Pakistan monsoon rains and floods killed Hundreds of children among 1,000 people
Severe rains and flooding have killed at least 1,033 people, including 348 children, and left 1,527 more injured in Pakistan since mid-June, officials said on Sunday.
The country's National Disaster Management Authority (NDMA) added that 119 people had died and 71 injured in the last 24 hours alone.
At least 33 million people have been affected by the disaster, Pakistan's Minister for Climate Change, Sherry Rehman, said on Thursday. She called the floods "unprecedented" and "the worst humanitarian disaster of this decade."
"Pakistan is going through its eighth cycle of monsoon while normally the country has only three to four cycles of rain," Rehman said. "The percentages of super flood torrents are shocking."
She highlighted, in particular, the impact on the country's south, adding that "maximum" relief efforts are underway.
The deployment of the army was authorised to assist with relief and rescue operations in flood-stricken areas, the country's Ministry of Interior said in a statement on Friday.
The ministry said troops would assist Pakistan's four provincial governments, including the worst-hit southwestern province of Balochistan.
The exact number of troops as well as where and when they would be deployed would be worked out between the provinces and the government, the ministry said.
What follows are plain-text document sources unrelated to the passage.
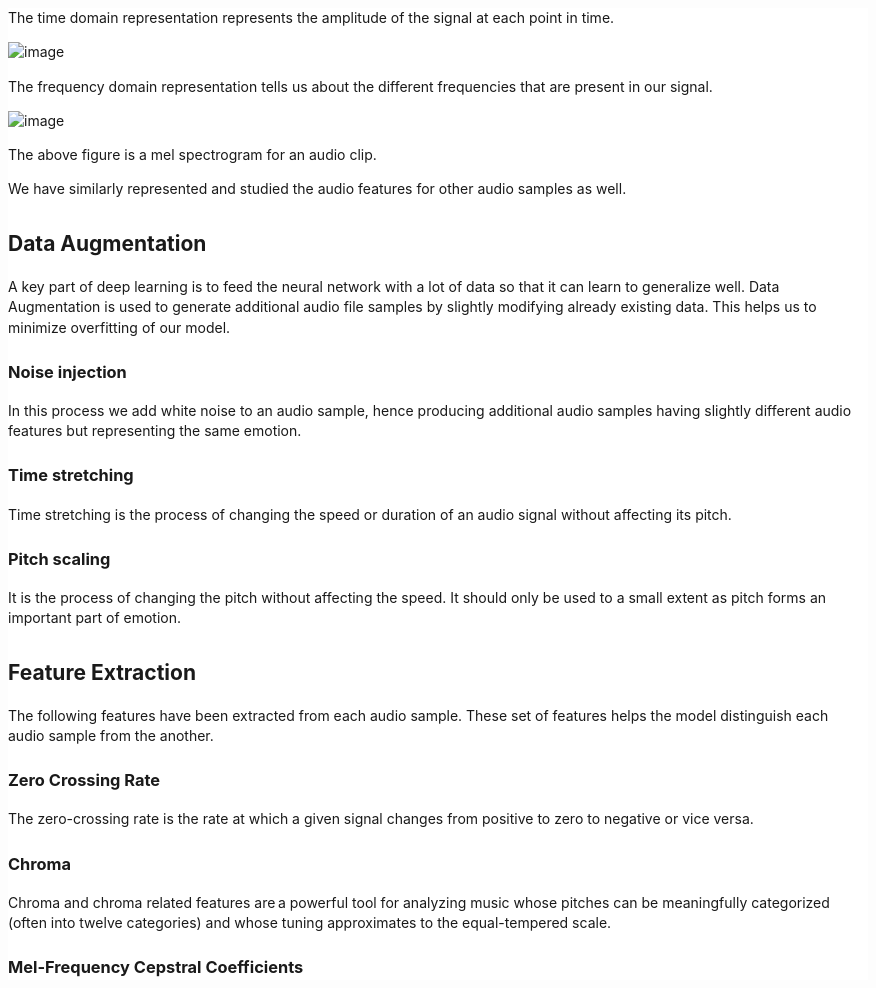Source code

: 
The time domain representation represents the amplitude of the signal at each point in time.

![image](https://user-images.githubusercontent.com/78913275/175575563-c7defba3-8f85-4507-8fc6-46cfe0239c93.png)


The frequency domain representation tells us about the different frequencies that are present in our signal. 

![image](https://user-images.githubusercontent.com/78913275/175575737-fe59bb97-7174-4172-89df-3fa206de3c30.png)


The above figure is a mel spectrogram for an audio clip. 

We have similarly represented and studied the audio features for other audio samples as well. 

## Data Augmentation 

A key part of deep learning is to feed the neural network with a lot of data so that it can learn to generalize well. Data Augmentation is used to generate additional audio file samples by slightly modifying already existing data. This helps us to minimize overfitting of our model. 

### Noise injection

In this process we add white noise to an audio sample, hence producing additional audio samples having slightly different audio features but representing the same emotion. 

### Time stretching

Time stretching is the process of changing the speed or duration of an audio signal without affecting its pitch. 

### Pitch scaling

It is the process of changing the pitch without affecting the speed. It should only be used to a small extent as pitch forms an important part of emotion. 

## Feature Extraction 

The following features have been extracted from each audio sample. These set of features helps the model distinguish each audio sample from the another. 

### Zero Crossing Rate

The zero-crossing rate is the rate at which a given signal changes from positive to zero to negative or vice versa. 

### Chroma

Chroma and chroma related features are a powerful tool for analyzing music whose pitches can be meaningfully categorized (often into twelve categories) and whose tuning approximates to the equal-tempered scale. 

### Mel-Frequency Cepstral Coefficients
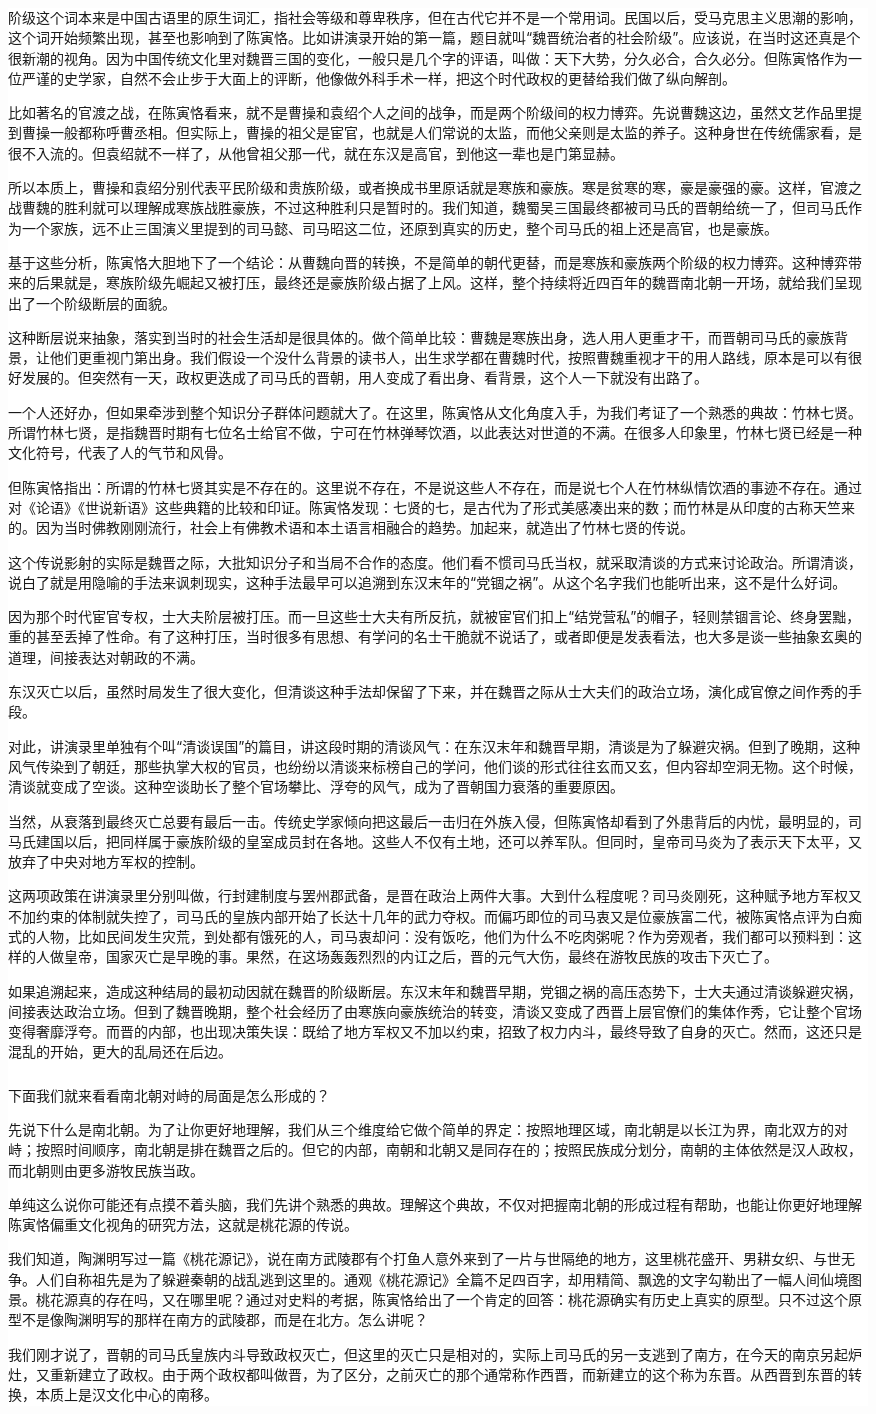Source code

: 阶级这个词本来是中国古语里的原生词汇，指社会等级和尊卑秩序，但在古代它并不是一个常用词。民国以后，受马克思主义思潮的影响，这个词开始频繁出现，甚至也影响到了陈寅恪。比如讲演录开始的第一篇，题目就叫“魏晋统治者的社会阶级”。应该说，在当时这还真是个很新潮的视角。因为中国传统文化里对魏晋三国的变化，一般只是几个字的评语，叫做：天下大势，分久必合，合久必分。但陈寅恪作为一位严谨的史学家，自然不会止步于大面上的评断，他像做外科手术一样，把这个时代政权的更替给我们做了纵向解剖。

比如著名的官渡之战，在陈寅恪看来，就不是曹操和袁绍个人之间的战争，而是两个阶级间的权力博弈。先说曹魏这边，虽然文艺作品里提到曹操一般都称呼曹丞相。但实际上，曹操的祖父是宦官，也就是人们常说的太监，而他父亲则是太监的养子。这种身世在传统儒家看，是很不入流的。但袁绍就不一样了，从他曾祖父那一代，就在东汉是高官，到他这一辈也是门第显赫。

所以本质上，曹操和袁绍分别代表平民阶级和贵族阶级，或者换成书里原话就是寒族和豪族。寒是贫寒的寒，豪是豪强的豪。这样，官渡之战曹魏的胜利就可以理解成寒族战胜豪族，不过这种胜利只是暂时的。我们知道，魏蜀吴三国最终都被司马氏的晋朝给统一了，但司马氏作为一个家族，远不止三国演义里提到的司马懿、司马昭这二位，还原到真实的历史，整个司马氏的祖上还是高官，也是豪族。

基于这些分析，陈寅恪大胆地下了一个结论：从曹魏向晋的转换，不是简单的朝代更替，而是寒族和豪族两个阶级的权力博弈。这种博弈带来的后果就是，寒族阶级先崛起又被打压，最终还是豪族阶级占据了上风。这样，整个持续将近四百年的魏晋南北朝一开场，就给我们呈现出了一个阶级断层的面貌。

这种断层说来抽象，落实到当时的社会生活却是很具体的。做个简单比较：曹魏是寒族出身，选人用人更重才干，而晋朝司马氏的豪族背景，让他们更重视门第出身。我们假设一个没什么背景的读书人，出生求学都在曹魏时代，按照曹魏重视才干的用人路线，原本是可以有很好发展的。但突然有一天，政权更迭成了司马氏的晋朝，用人变成了看出身、看背景，这个人一下就没有出路了。

一个人还好办，但如果牵涉到整个知识分子群体问题就大了。在这里，陈寅恪从文化角度入手，为我们考证了一个熟悉的典故：竹林七贤。所谓竹林七贤，是指魏晋时期有七位名士给官不做，宁可在竹林弹琴饮酒，以此表达对世道的不满。在很多人印象里，竹林七贤已经是一种文化符号，代表了人的气节和风骨。

但陈寅恪指出：所谓的竹林七贤其实是不存在的。这里说不存在，不是说这些人不存在，而是说七个人在竹林纵情饮酒的事迹不存在。通过对《论语》《世说新语》这些典籍的比较和印证。陈寅恪发现：七贤的七，是古代为了形式美感凑出来的数；而竹林是从印度的古称天竺来的。因为当时佛教刚刚流行，社会上有佛教术语和本土语言相融合的趋势。加起来，就造出了竹林七贤的传说。

这个传说影射的实际是魏晋之际，大批知识分子和当局不合作的态度。他们看不惯司马氏当权，就采取清谈的方式来讨论政治。所谓清谈，说白了就是用隐喻的手法来讽刺现实，这种手法最早可以追溯到东汉末年的“党锢之祸”。从这个名字我们也能听出来，这不是什么好词。

因为那个时代宦官专权，士大夫阶层被打压。而一旦这些士大夫有所反抗，就被宦官们扣上“结党营私”的帽子，轻则禁锢言论、终身罢黜，重的甚至丢掉了性命。有了这种打压，当时很多有思想、有学问的名士干脆就不说话了，或者即便是发表看法，也大多是谈一些抽象玄奥的道理，间接表达对朝政的不满。

东汉灭亡以后，虽然时局发生了很大变化，但清谈这种手法却保留了下来，并在魏晋之际从士大夫们的政治立场，演化成官僚之间作秀的手段。

对此，讲演录里单独有个叫“清谈误国”的篇目，讲这段时期的清谈风气：在东汉末年和魏晋早期，清谈是为了躲避灾祸。但到了晚期，这种风气传染到了朝廷，那些执掌大权的官员，也纷纷以清谈来标榜自己的学问，他们谈的形式往往玄而又玄，但内容却空洞无物。这个时候，清谈就变成了空谈。这种空谈助长了整个官场攀比、浮夸的风气，成为了晋朝国力衰落的重要原因。

当然，从衰落到最终灭亡总要有最后一击。传统史学家倾向把这最后一击归在外族入侵，但陈寅恪却看到了外患背后的内忧，最明显的，司马氏建国以后，把同样属于豪族阶级的皇室成员封在各地。这些人不仅有土地，还可以养军队。但同时，皇帝司马炎为了表示天下太平，又放弃了中央对地方军权的控制。

这两项政策在讲演录里分别叫做，行封建制度与罢州郡武备，是晋在政治上两件大事。大到什么程度呢？司马炎刚死，这种赋予地方军权又不加约束的体制就失控了，司马氏的皇族内部开始了长达十几年的武力夺权。而偏巧即位的司马衷又是位豪族富二代，被陈寅恪点评为白痴式的人物，比如民间发生灾荒，到处都有饿死的人，司马衷却问：没有饭吃，他们为什么不吃肉粥呢？作为旁观者，我们都可以预料到：这样的人做皇帝，国家灭亡是早晚的事。果然，在这场轰轰烈烈的内讧之后，晋的元气大伤，最终在游牧民族的攻击下灭亡了。

如果追溯起来，造成这种结局的最初动因就在魏晋的阶级断层。东汉末年和魏晋早期，党锢之祸的高压态势下，士大夫通过清谈躲避灾祸，间接表达政治立场。但到了魏晋晚期，整个社会经历了由寒族向豪族统治的转变，清谈又变成了西晋上层官僚们的集体作秀，它让整个官场变得奢靡浮夸。而晋的内部，也出现决策失误：既给了地方军权又不加以约束，招致了权力内斗，最终导致了自身的灭亡。然而，这还只是混乱的开始，更大的乱局还在后边。

###  



下面我们就来看看南北朝对峙的局面是怎么形成的？

先说下什么是南北朝。为了让你更好地理解，我们从三个维度给它做个简单的界定：按照地理区域，南北朝是以长江为界，南北双方的对峙；按照时间顺序，南北朝是排在魏晋之后的。但它的内部，南朝和北朝又是同存在的；按照民族成分划分，南朝的主体依然是汉人政权，而北朝则由更多游牧民族当政。

单纯这么说你可能还有点摸不着头脑，我们先讲个熟悉的典故。理解这个典故，不仅对把握南北朝的形成过程有帮助，也能让你更好地理解陈寅恪偏重文化视角的研究方法，这就是桃花源的传说。

我们知道，陶渊明写过一篇《桃花源记》，说在南方武陵郡有个打鱼人意外来到了一片与世隔绝的地方，这里桃花盛开、男耕女织、与世无争。人们自称祖先是为了躲避秦朝的战乱逃到这里的。通观《桃花源记》全篇不足四百字，却用精简、飘逸的文字勾勒出了一幅人间仙境图景。桃花源真的存在吗，又在哪里呢？通过对史料的考据，陈寅恪给出了一个肯定的回答：桃花源确实有历史上真实的原型。只不过这个原型不是像陶渊明写的那样在南方的武陵郡，而是在北方。怎么讲呢？

我们刚才说了，晋朝的司马氏皇族内斗导致政权灭亡，但这里的灭亡只是相对的，实际上司马氏的另一支逃到了南方，在今天的南京另起炉灶，又重新建立了政权。由于两个政权都叫做晋，为了区分，之前灭亡的那个通常称作西晋，而新建立的这个称为东晋。从西晋到东晋的转换，本质上是汉文化中心的南移。
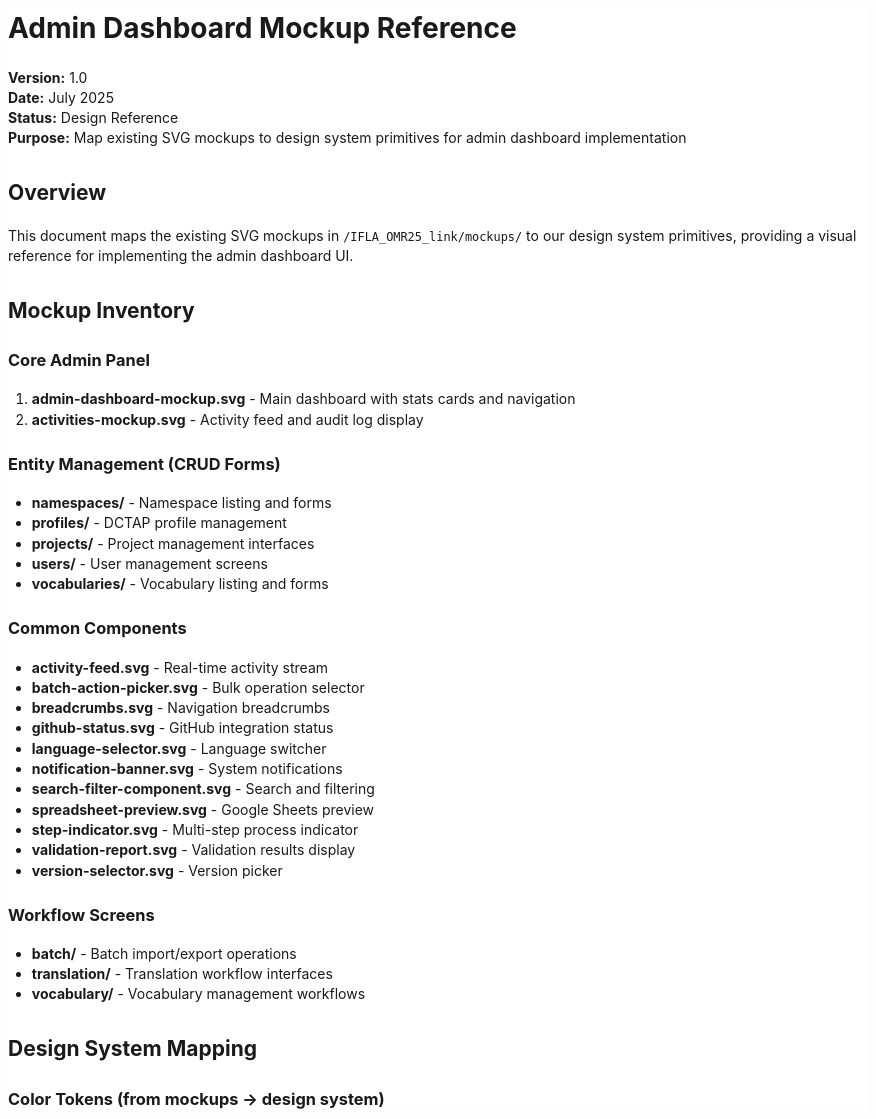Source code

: # Admin Dashboard Mockup Reference

**Version:** 1.0  
**Date:** July 2025  
**Status:** Design Reference  
**Purpose:** Map existing SVG mockups to design system primitives for admin dashboard implementation

## Overview

This document maps the existing SVG mockups in `/IFLA_OMR25_link/mockups/` to our design system primitives, providing a visual reference for implementing the admin dashboard UI.

## Mockup Inventory

### Core Admin Panel
1. **admin-dashboard-mockup.svg** - Main dashboard with stats cards and navigation
2. **activities-mockup.svg** - Activity feed and audit log display

### Entity Management (CRUD Forms)
- **namespaces/** - Namespace listing and forms
- **profiles/** - DCTAP profile management
- **projects/** - Project management interfaces
- **users/** - User management screens
- **vocabularies/** - Vocabulary listing and forms

### Common Components
- **activity-feed.svg** - Real-time activity stream
- **batch-action-picker.svg** - Bulk operation selector
- **breadcrumbs.svg** - Navigation breadcrumbs
- **github-status.svg** - GitHub integration status
- **language-selector.svg** - Language switcher
- **notification-banner.svg** - System notifications
- **search-filter-component.svg** - Search and filtering
- **spreadsheet-preview.svg** - Google Sheets preview
- **step-indicator.svg** - Multi-step process indicator
- **validation-report.svg** - Validation results display
- **version-selector.svg** - Version picker

### Workflow Screens
- **batch/** - Batch import/export operations
- **translation/** - Translation workflow interfaces
- **vocabulary/** - Vocabulary management workflows

## Design System Mapping

### Color Tokens (from mockups → design system)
Meanwhile, flood relief centres are being established in various parts of the country to assist collection, transportation and distribution of flood relief goods to victims, the Pakistan Armed Forces said.
Army troops are also helping people evacuate to safer places, providing shelter, meals and medical care to those affected by the floods, the armed forces said.
The southern province of Sindh, which the flooding has badly hit, has asked for 1 million tents, while nearby Balochistan province -- primarily cut off from electricity, gas and the internet -- has requested 100,000 tents, Rehman said.
"Pakistan's priority, at the moment, is this climate-induced humanitarian disaster of epic proportions," Rehman said, urging the international community to provide aid given Pakistan's "limited" resources.